I invested in Surya Roshni when I was fairly new to the game in India (August last year), with a cost basis in the high 600s.
To me, investing in this company was a no brainer even at those levels for the following reasons:
• A sales multiple less than 1, and what I felt was a larger than justified valuation differential when compared to APL Apollo Tubes
• Significant tailwind opportunities from government programs like Har Ghar Nal Se Jal, and the expansion of gas transmission/distribution pipelines in the country
• A continuing increase in steel consumption per capita in India, especially when you consider that China’s consumption is an order of magnitude higher (64.2 kg in India versus 691.3 kg in China in 2020)
• What I saw as an “obvious” demerger opportunity, where the non-steel business could be spun off. I didn’t see any synergies between the two divisions of the company, and felt that both divisions ought to have a focused management team and wholly independent value creation plans. I felt that the lighting and consumer durables division was being neglected, and that huge opportunities in the FMEG space were not being taken advantage of.
• Lowering levels of net debt
Sadly, the stock has been the worst performer in my portfolio.
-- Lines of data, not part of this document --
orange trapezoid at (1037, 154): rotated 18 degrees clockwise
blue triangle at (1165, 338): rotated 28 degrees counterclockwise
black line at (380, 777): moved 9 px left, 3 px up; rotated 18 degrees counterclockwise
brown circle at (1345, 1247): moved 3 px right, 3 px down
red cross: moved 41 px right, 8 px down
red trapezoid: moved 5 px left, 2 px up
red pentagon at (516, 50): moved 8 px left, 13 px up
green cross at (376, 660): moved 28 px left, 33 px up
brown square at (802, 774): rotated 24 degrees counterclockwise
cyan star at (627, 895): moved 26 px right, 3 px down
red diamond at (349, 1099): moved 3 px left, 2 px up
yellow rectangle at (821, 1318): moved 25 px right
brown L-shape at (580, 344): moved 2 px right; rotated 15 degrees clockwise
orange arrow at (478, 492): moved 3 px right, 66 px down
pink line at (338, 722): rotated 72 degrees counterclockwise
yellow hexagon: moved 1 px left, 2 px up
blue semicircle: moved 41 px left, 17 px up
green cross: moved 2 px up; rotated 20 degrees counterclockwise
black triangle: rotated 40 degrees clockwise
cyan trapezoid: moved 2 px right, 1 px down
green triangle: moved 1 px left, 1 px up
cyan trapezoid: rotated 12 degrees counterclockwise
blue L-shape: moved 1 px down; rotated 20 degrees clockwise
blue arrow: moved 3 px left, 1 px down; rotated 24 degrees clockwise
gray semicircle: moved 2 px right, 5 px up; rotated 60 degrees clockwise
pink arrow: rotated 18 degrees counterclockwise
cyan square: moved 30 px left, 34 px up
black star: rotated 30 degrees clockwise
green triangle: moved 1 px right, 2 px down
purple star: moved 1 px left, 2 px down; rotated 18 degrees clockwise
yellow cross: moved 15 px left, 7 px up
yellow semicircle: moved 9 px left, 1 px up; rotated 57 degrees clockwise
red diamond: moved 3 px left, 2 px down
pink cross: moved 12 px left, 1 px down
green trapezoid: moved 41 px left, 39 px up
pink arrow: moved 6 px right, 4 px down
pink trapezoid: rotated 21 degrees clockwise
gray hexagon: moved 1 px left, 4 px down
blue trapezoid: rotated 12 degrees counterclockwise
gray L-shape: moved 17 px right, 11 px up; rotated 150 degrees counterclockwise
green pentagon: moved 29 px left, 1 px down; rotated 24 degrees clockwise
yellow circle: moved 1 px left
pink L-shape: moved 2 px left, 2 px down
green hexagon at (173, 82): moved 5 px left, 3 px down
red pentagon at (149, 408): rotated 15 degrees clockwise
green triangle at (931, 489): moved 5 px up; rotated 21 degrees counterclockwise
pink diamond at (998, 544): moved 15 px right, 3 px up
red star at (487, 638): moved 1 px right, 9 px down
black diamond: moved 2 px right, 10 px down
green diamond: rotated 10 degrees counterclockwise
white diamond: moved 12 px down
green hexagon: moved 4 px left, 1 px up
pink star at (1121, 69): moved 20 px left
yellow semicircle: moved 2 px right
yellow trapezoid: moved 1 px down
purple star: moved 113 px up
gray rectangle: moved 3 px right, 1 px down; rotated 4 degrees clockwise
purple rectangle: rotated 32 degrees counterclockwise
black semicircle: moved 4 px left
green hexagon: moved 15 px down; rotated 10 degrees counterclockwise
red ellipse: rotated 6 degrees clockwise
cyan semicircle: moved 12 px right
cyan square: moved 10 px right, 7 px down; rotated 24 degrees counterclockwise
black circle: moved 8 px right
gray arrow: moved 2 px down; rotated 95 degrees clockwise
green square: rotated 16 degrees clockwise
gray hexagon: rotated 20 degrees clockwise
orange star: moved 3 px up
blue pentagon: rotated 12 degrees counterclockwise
I could really use a second opinion, so as to determine if there’s some hidden value in this company that the market has not realized yet, or if there are valid reasons why the stock is trading at less than half of its all time high.
Regarding the demerger bit that I mentioned earlier, I took note of a very interesting comment from the management when they shared FY22 results: “The company’s Steel Pipes & Strips and Lighting & Consumer Durables businesses are now independent and self-sustaining in terms of profitability, debt servicing and investment for growth, resulting into constant growth in revenue and profitability, coupled with upgrades in credit ratings.”